Copy each line of the data that has "APERTURE" in it.

(Dataset entries)
=== Section Start ===
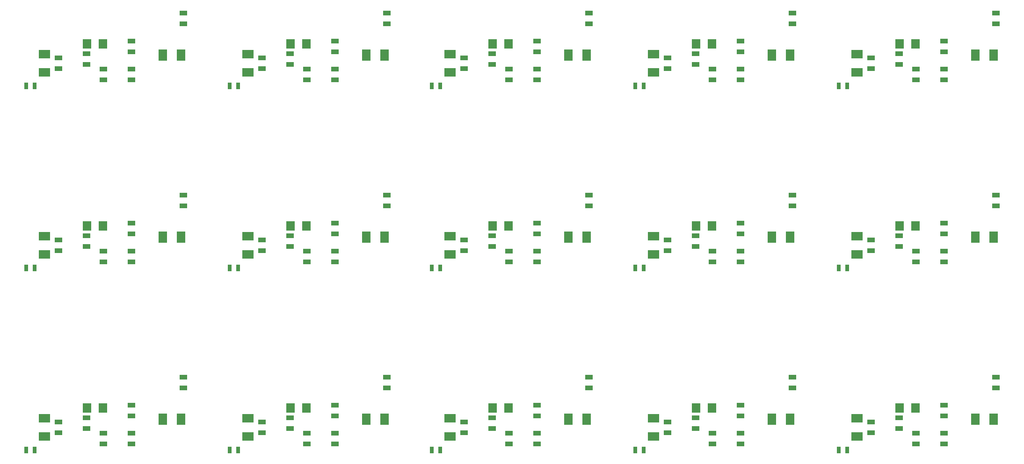
<source format=gbp>
G04 (created by PCBNEW-RS274X (2011-07-08)-stable) date Sun 14 Aug 2011 04:05:59 PM EDT*
G01*
G70*
G90*
%MOIN*%
G04 Gerber Fmt 3.4, Leading zero omitted, Abs format*
%FSLAX34Y34*%
G04 APERTURE LIST*
%ADD10C,0.006000*%
%ADD11R,0.025000X0.045000*%
%ADD12R,0.055000X0.035000*%
%ADD13R,0.080000X0.060000*%
%ADD14R,0.060000X0.080000*%
%ADD15R,0.062900X0.070900*%
G04 APERTURE END LIST*
G54D10*
G54D11*
X75900Y-55800D03*
X76500Y-55800D03*
G54D12*
X87100Y-51375D03*
X87100Y-50625D03*
G54D13*
X77200Y-54850D03*
X77200Y-53550D03*
G54D14*
X86950Y-53600D03*
X85650Y-53600D03*
G54D12*
X78200Y-54575D03*
X78200Y-53825D03*
X81400Y-55375D03*
X81400Y-54625D03*
X80200Y-53525D03*
X80200Y-54275D03*
X83400Y-53375D03*
X83400Y-52625D03*
X83400Y-54625D03*
X83400Y-55375D03*
G54D15*
X80241Y-52800D03*
X81359Y-52800D03*
G54D11*
X46900Y-55800D03*
X47500Y-55800D03*
G54D12*
X58100Y-51375D03*
X58100Y-50625D03*
G54D13*
X48200Y-54850D03*
X48200Y-53550D03*
G54D14*
X57950Y-53600D03*
X56650Y-53600D03*
G54D12*
X49200Y-54575D03*
X49200Y-53825D03*
X52400Y-55375D03*
X52400Y-54625D03*
X51200Y-53525D03*
X51200Y-54275D03*
X54400Y-53375D03*
X54400Y-52625D03*
X54400Y-54625D03*
X54400Y-55375D03*
G54D15*
X51241Y-52800D03*
X52359Y-52800D03*
X65741Y-52800D03*
X66859Y-52800D03*
G54D12*
X68900Y-54625D03*
X68900Y-55375D03*
X68900Y-53375D03*
X68900Y-52625D03*
X65700Y-53525D03*
X65700Y-54275D03*
X66900Y-55375D03*
X66900Y-54625D03*
X63700Y-54575D03*
X63700Y-53825D03*
G54D14*
X72450Y-53600D03*
X71150Y-53600D03*
G54D13*
X62700Y-54850D03*
X62700Y-53550D03*
G54D12*
X72600Y-51375D03*
X72600Y-50625D03*
G54D11*
X61400Y-55800D03*
X62000Y-55800D03*
X32500Y-55800D03*
X33100Y-55800D03*
G54D12*
X43700Y-51375D03*
X43700Y-50625D03*
G54D13*
X33800Y-54850D03*
X33800Y-53550D03*
G54D14*
X43550Y-53600D03*
X42250Y-53600D03*
G54D12*
X34800Y-54575D03*
X34800Y-53825D03*
X38000Y-55375D03*
X38000Y-54625D03*
X36800Y-53525D03*
X36800Y-54275D03*
X40000Y-53375D03*
X40000Y-52625D03*
X40000Y-54625D03*
X40000Y-55375D03*
G54D15*
X36841Y-52800D03*
X37959Y-52800D03*
X22341Y-52800D03*
X23459Y-52800D03*
G54D12*
X25500Y-54625D03*
X25500Y-55375D03*
X25500Y-53375D03*
X25500Y-52625D03*
X22300Y-53525D03*
X22300Y-54275D03*
X23500Y-55375D03*
X23500Y-54625D03*
X20300Y-54575D03*
X20300Y-53825D03*
G54D14*
X29050Y-53600D03*
X27750Y-53600D03*
G54D13*
X19300Y-54850D03*
X19300Y-53550D03*
G54D12*
X29200Y-51375D03*
X29200Y-50625D03*
G54D11*
X18000Y-55800D03*
X18600Y-55800D03*
X18000Y-42800D03*
X18600Y-42800D03*
G54D12*
X29200Y-38375D03*
X29200Y-37625D03*
G54D13*
X19300Y-41850D03*
X19300Y-40550D03*
G54D14*
X29050Y-40600D03*
X27750Y-40600D03*
G54D12*
X20300Y-41575D03*
X20300Y-40825D03*
X23500Y-42375D03*
X23500Y-41625D03*
X22300Y-40525D03*
X22300Y-41275D03*
X25500Y-40375D03*
X25500Y-39625D03*
X25500Y-41625D03*
X25500Y-42375D03*
G54D15*
X22341Y-39800D03*
X23459Y-39800D03*
X36841Y-39800D03*
X37959Y-39800D03*
G54D12*
X40000Y-41625D03*
X40000Y-42375D03*
X40000Y-40375D03*
X40000Y-39625D03*
X36800Y-40525D03*
X36800Y-41275D03*
X38000Y-42375D03*
X38000Y-41625D03*
X34800Y-41575D03*
X34800Y-40825D03*
G54D14*
X43550Y-40600D03*
X42250Y-40600D03*
G54D13*
X33800Y-41850D03*
X33800Y-40550D03*
G54D12*
X43700Y-38375D03*
X43700Y-37625D03*
G54D11*
X32500Y-42800D03*
X33100Y-42800D03*
X61400Y-42800D03*
X62000Y-42800D03*
G54D12*
X72600Y-38375D03*
X72600Y-37625D03*
G54D13*
X62700Y-41850D03*
X62700Y-40550D03*
G54D14*
X72450Y-40600D03*
X71150Y-40600D03*
G54D12*
X63700Y-41575D03*
X63700Y-40825D03*
X66900Y-42375D03*
X66900Y-41625D03*
X65700Y-40525D03*
X65700Y-41275D03*
X68900Y-40375D03*
X68900Y-39625D03*
X68900Y-41625D03*
X68900Y-42375D03*
G54D15*
X65741Y-39800D03*
X66859Y-39800D03*
X51241Y-39800D03*
X52359Y-39800D03*
G54D12*
X54400Y-41625D03*
X54400Y-42375D03*
X54400Y-40375D03*
X54400Y-39625D03*
X51200Y-40525D03*
X51200Y-41275D03*
X52400Y-42375D03*
X52400Y-41625D03*
X49200Y-41575D03*
X49200Y-40825D03*
G54D14*
X57950Y-40600D03*
X56650Y-40600D03*
G54D13*
X48200Y-41850D03*
X48200Y-40550D03*
G54D12*
X58100Y-38375D03*
X58100Y-37625D03*
G54D11*
X46900Y-42800D03*
X47500Y-42800D03*
G54D15*
X80241Y-39800D03*
X81359Y-39800D03*
G54D12*
X83400Y-41625D03*
X83400Y-42375D03*
X83400Y-40375D03*
X83400Y-39625D03*
X80200Y-40525D03*
X80200Y-41275D03*
X81400Y-42375D03*
X81400Y-41625D03*
X78200Y-41575D03*
X78200Y-40825D03*
G54D14*
X86950Y-40600D03*
X85650Y-40600D03*
G54D13*
X77200Y-41850D03*
X77200Y-40550D03*
G54D12*
X87100Y-38375D03*
X87100Y-37625D03*
G54D11*
X75900Y-42800D03*
X76500Y-42800D03*
X75900Y-29800D03*
X76500Y-29800D03*
G54D12*
X87100Y-25375D03*
X87100Y-24625D03*
G54D13*
X77200Y-28850D03*
X77200Y-27550D03*
G54D14*
X86950Y-27600D03*
X85650Y-27600D03*
G54D12*
X78200Y-28575D03*
X78200Y-27825D03*
X81400Y-29375D03*
X81400Y-28625D03*
X80200Y-27525D03*
X80200Y-28275D03*
X83400Y-27375D03*
X83400Y-26625D03*
X83400Y-28625D03*
X83400Y-29375D03*
G54D15*
X80241Y-26800D03*
X81359Y-26800D03*
G54D11*
X46900Y-29800D03*
X47500Y-29800D03*
G54D12*
X58100Y-25375D03*
X58100Y-24625D03*
G54D13*
X48200Y-28850D03*
X48200Y-27550D03*
G54D14*
X57950Y-27600D03*
X56650Y-27600D03*
G54D12*
X49200Y-28575D03*
X49200Y-27825D03*
X52400Y-29375D03*
X52400Y-28625D03*
X51200Y-27525D03*
X51200Y-28275D03*
X54400Y-27375D03*
X54400Y-26625D03*
X54400Y-28625D03*
X54400Y-29375D03*
G54D15*
X51241Y-26800D03*
X52359Y-26800D03*
X65741Y-26800D03*
X66859Y-26800D03*
G54D12*
X68900Y-28625D03*
X68900Y-29375D03*
X68900Y-27375D03*
X68900Y-26625D03*
X65700Y-27525D03*
X65700Y-28275D03*
X66900Y-29375D03*
X66900Y-28625D03*
X63700Y-28575D03*
X63700Y-27825D03*
G54D14*
X72450Y-27600D03*
X71150Y-27600D03*
G54D13*
X62700Y-28850D03*
X62700Y-27550D03*
G54D12*
X72600Y-25375D03*
X72600Y-24625D03*
G54D11*
X61400Y-29800D03*
X62000Y-29800D03*
X32500Y-29800D03*
X33100Y-29800D03*
G54D12*
X43700Y-25375D03*
X43700Y-24625D03*
G54D13*
X33800Y-28850D03*
X33800Y-27550D03*
G54D14*
X43550Y-27600D03*
X42250Y-27600D03*
G54D12*
X34800Y-28575D03*
X34800Y-27825D03*
X38000Y-29375D03*
X38000Y-28625D03*
X36800Y-27525D03*
X36800Y-28275D03*
X40000Y-27375D03*
X40000Y-26625D03*
X40000Y-28625D03*
X40000Y-29375D03*
G54D15*
X36841Y-26800D03*
X37959Y-26800D03*
X22341Y-26800D03*
X23459Y-26800D03*
G54D12*
X25500Y-28625D03*
X25500Y-29375D03*
X25500Y-27375D03*
X25500Y-26625D03*
X22300Y-27525D03*
X22300Y-28275D03*
X23500Y-29375D03*
X23500Y-28625D03*
X20300Y-28575D03*
X20300Y-27825D03*
G54D14*
X29050Y-27600D03*
X27750Y-27600D03*
G54D13*
X19300Y-28850D03*
X19300Y-27550D03*
G54D12*
X29200Y-25375D03*
X29200Y-24625D03*
G54D11*
X18000Y-29800D03*
X18600Y-29800D03*
M02*

</source>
=== Section End ===
▶ **EXERCISE OUTPUT**:
G04 APERTURE LIST*
G04 APERTURE END LIST*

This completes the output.